_Record list:_

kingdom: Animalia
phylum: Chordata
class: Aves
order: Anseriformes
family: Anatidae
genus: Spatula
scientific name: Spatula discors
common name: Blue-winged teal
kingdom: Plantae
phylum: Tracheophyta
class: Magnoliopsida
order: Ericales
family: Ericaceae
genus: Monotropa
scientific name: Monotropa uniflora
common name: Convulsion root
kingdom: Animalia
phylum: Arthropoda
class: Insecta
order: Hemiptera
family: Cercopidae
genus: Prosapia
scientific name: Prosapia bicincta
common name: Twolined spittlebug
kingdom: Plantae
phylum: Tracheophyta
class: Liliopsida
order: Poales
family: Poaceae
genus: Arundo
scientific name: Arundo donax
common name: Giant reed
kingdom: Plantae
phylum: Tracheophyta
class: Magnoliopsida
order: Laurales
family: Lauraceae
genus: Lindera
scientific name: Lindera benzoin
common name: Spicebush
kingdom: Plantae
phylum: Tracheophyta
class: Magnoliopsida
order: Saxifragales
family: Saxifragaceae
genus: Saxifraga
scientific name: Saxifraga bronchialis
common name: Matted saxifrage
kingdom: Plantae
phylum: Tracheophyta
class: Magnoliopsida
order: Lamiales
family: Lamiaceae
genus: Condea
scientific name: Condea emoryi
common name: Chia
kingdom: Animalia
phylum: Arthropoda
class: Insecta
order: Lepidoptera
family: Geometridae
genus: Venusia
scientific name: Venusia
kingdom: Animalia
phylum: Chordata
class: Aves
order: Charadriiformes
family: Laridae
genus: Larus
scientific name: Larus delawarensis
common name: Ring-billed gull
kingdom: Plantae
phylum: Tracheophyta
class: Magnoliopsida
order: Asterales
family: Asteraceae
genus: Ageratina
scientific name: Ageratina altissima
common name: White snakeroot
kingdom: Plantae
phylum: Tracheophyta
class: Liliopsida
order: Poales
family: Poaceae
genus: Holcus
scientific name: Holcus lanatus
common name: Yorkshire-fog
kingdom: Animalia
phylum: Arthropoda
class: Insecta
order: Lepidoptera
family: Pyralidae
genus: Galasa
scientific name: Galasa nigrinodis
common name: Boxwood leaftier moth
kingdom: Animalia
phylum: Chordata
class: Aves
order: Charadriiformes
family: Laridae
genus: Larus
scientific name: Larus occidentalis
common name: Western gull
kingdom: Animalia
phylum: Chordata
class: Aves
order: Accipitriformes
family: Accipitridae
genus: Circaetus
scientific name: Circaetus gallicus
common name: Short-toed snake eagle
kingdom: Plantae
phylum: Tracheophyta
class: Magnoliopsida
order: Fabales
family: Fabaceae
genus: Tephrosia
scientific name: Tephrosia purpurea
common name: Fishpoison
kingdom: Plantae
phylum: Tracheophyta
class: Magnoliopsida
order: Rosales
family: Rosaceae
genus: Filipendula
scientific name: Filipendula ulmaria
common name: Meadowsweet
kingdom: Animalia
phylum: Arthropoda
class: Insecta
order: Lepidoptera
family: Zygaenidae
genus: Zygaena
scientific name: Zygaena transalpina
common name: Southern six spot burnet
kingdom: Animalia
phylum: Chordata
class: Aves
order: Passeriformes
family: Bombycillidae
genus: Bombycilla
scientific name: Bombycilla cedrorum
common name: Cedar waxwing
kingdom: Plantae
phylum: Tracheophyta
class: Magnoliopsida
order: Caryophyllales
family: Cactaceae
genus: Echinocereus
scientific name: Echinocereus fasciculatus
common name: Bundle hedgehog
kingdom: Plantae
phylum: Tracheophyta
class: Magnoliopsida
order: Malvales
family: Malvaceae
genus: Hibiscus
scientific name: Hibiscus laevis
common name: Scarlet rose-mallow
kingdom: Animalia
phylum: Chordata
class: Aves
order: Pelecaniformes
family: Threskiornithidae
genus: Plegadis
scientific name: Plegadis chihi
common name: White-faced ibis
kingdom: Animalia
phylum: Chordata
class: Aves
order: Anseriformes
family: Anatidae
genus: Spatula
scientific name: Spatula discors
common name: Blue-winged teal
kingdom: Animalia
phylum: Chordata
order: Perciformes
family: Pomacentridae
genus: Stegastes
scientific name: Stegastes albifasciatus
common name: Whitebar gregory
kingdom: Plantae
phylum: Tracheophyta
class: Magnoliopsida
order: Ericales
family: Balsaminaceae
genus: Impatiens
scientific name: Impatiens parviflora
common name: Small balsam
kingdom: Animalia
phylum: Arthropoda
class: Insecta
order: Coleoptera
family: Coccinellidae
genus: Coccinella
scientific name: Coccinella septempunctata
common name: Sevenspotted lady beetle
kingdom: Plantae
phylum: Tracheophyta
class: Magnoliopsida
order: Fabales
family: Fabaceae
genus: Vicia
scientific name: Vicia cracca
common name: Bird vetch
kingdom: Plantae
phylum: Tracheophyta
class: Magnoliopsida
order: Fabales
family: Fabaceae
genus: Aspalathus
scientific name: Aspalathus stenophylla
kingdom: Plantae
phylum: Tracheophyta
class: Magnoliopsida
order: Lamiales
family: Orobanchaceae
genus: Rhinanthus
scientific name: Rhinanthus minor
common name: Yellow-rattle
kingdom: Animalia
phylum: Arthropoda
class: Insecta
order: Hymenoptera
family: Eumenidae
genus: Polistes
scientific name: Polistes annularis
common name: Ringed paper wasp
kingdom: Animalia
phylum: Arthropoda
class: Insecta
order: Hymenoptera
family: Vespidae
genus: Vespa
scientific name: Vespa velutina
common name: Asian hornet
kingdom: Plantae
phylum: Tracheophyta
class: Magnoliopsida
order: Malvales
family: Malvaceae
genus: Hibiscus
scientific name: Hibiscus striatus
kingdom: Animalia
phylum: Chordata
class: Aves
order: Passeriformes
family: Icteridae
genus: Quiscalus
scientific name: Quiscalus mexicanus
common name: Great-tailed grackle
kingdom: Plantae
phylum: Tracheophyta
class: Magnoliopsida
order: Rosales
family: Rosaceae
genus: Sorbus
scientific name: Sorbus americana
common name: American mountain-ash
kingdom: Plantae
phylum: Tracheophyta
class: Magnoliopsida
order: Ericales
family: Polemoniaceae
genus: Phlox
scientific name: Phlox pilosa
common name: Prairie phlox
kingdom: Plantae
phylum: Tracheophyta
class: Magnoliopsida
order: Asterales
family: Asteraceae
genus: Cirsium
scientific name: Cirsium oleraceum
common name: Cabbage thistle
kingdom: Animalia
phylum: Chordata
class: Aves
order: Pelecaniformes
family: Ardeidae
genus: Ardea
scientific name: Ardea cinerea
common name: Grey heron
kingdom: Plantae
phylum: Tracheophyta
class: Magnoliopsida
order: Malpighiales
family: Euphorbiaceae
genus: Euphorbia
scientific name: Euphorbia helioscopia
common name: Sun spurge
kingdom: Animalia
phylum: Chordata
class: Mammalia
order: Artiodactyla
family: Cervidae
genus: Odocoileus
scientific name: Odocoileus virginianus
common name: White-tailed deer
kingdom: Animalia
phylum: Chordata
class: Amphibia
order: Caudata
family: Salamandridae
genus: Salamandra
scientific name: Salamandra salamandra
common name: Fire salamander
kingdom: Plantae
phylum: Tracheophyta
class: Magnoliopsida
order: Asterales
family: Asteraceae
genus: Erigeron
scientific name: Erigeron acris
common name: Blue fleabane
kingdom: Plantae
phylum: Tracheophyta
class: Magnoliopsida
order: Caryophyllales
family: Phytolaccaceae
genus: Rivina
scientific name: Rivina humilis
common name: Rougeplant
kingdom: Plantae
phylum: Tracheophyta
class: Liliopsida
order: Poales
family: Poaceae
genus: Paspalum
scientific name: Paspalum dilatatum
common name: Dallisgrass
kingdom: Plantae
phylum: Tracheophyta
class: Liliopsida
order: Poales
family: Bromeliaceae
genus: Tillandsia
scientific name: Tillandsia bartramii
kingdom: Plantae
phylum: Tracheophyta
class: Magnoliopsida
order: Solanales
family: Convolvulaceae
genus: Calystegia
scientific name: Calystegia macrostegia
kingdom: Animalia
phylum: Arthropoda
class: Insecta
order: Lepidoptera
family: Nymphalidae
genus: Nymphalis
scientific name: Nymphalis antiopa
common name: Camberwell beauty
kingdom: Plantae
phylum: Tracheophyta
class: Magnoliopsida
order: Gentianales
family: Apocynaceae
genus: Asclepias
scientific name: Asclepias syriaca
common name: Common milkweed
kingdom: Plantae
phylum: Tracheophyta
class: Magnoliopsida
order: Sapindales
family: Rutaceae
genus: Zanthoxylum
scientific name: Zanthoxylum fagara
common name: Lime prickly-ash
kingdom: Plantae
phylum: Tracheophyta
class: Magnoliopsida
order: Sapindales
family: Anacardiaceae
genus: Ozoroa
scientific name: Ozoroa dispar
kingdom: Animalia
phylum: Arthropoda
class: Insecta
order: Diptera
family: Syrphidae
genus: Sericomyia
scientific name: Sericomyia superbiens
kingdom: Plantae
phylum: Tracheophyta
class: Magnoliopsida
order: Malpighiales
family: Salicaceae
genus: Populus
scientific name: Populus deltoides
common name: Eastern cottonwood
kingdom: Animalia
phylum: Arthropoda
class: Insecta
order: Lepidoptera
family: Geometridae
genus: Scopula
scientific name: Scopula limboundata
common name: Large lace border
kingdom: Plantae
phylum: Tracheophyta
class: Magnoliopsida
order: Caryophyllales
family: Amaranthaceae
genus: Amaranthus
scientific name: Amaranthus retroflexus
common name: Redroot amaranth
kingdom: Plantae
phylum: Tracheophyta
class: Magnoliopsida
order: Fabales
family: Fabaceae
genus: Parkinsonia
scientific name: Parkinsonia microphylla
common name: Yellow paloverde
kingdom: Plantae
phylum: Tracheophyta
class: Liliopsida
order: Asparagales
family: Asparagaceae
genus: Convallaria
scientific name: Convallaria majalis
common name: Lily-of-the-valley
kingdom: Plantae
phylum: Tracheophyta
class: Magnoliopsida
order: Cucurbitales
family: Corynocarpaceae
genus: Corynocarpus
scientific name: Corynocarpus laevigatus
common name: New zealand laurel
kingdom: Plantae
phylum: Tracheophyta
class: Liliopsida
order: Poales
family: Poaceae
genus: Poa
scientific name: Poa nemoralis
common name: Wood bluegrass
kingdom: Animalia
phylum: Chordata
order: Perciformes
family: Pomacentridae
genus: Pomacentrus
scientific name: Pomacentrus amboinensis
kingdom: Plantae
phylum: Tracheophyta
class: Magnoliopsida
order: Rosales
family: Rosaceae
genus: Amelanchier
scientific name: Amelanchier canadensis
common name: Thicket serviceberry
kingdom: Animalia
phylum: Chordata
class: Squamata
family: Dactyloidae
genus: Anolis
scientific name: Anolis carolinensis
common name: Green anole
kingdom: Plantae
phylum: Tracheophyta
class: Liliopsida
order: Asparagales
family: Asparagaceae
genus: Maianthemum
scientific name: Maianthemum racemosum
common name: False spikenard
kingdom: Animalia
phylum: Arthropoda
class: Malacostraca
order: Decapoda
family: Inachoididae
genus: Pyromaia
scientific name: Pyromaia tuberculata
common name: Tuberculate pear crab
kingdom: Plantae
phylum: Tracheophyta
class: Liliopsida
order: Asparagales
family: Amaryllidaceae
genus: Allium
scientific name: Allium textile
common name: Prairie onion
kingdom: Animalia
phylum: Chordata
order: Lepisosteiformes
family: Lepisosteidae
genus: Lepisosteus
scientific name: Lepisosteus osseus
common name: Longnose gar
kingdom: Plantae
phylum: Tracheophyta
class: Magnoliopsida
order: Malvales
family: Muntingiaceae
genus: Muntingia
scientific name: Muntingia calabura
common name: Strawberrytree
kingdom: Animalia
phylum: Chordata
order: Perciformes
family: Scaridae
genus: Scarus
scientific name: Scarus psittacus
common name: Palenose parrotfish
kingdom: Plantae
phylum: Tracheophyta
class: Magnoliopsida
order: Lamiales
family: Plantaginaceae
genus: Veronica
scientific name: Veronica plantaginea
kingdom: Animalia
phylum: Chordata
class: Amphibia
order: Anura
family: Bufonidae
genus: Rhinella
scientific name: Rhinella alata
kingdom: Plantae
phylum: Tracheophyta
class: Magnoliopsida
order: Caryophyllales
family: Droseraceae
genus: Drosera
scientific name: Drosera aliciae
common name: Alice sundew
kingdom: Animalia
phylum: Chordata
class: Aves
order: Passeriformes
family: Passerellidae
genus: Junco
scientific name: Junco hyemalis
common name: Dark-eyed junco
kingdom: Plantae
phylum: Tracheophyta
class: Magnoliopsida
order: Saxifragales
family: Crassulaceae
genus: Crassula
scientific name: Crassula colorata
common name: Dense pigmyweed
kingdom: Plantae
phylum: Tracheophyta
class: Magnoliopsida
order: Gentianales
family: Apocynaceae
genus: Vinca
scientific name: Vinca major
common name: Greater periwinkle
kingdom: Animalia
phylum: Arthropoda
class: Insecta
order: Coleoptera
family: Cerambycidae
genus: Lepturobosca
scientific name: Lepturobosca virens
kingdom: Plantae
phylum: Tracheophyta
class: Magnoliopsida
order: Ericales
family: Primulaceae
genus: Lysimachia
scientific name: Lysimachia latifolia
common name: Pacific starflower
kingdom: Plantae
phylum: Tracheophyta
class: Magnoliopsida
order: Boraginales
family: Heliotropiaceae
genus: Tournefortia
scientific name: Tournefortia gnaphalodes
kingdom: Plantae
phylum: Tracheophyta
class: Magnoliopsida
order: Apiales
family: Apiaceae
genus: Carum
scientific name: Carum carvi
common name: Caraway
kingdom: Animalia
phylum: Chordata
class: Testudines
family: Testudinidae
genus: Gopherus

_Task:_
Copy out the data line for line, from its first line through the line containing "genus: Circaetus", with that line included.

_Response below:_
kingdom: Animalia
phylum: Chordata
class: Aves
order: Anseriformes
family: Anatidae
genus: Spatula
scientific name: Spatula discors
common name: Blue-winged teal
kingdom: Plantae
phylum: Tracheophyta
class: Magnoliopsida
order: Ericales
family: Ericaceae
genus: Monotropa
scientific name: Monotropa uniflora
common name: Convulsion root
kingdom: Animalia
phylum: Arthropoda
class: Insecta
order: Hemiptera
family: Cercopidae
genus: Prosapia
scientific name: Prosapia bicincta
common name: Twolined spittlebug
kingdom: Plantae
phylum: Tracheophyta
class: Liliopsida
order: Poales
family: Poaceae
genus: Arundo
scientific name: Arundo donax
common name: Giant reed
kingdom: Plantae
phylum: Tracheophyta
class: Magnoliopsida
order: Laurales
family: Lauraceae
genus: Lindera
scientific name: Lindera benzoin
common name: Spicebush
kingdom: Plantae
phylum: Tracheophyta
class: Magnoliopsida
order: Saxifragales
family: Saxifragaceae
genus: Saxifraga
scientific name: Saxifraga bronchialis
common name: Matted saxifrage
kingdom: Plantae
phylum: Tracheophyta
class: Magnoliopsida
order: Lamiales
family: Lamiaceae
genus: Condea
scientific name: Condea emoryi
common name: Chia
kingdom: Animalia
phylum: Arthropoda
class: Insecta
order: Lepidoptera
family: Geometridae
genus: Venusia
scientific name: Venusia
kingdom: Animalia
phylum: Chordata
class: Aves
order: Charadriiformes
family: Laridae
genus: Larus
scientific name: Larus delawarensis
common name: Ring-billed gull
kingdom: Plantae
phylum: Tracheophyta
class: Magnoliopsida
order: Asterales
family: Asteraceae
genus: Ageratina
scientific name: Ageratina altissima
common name: White snakeroot
kingdom: Plantae
phylum: Tracheophyta
class: Liliopsida
order: Poales
family: Poaceae
genus: Holcus
scientific name: Holcus lanatus
common name: Yorkshire-fog
kingdom: Animalia
phylum: Arthropoda
class: Insecta
order: Lepidoptera
family: Pyralidae
genus: Galasa
scientific name: Galasa nigrinodis
common name: Boxwood leaftier moth
kingdom: Animalia
phylum: Chordata
class: Aves
order: Charadriiformes
family: Laridae
genus: Larus
scientific name: Larus occidentalis
common name: Western gull
kingdom: Animalia
phylum: Chordata
class: Aves
order: Accipitriformes
family: Accipitridae
genus: Circaetus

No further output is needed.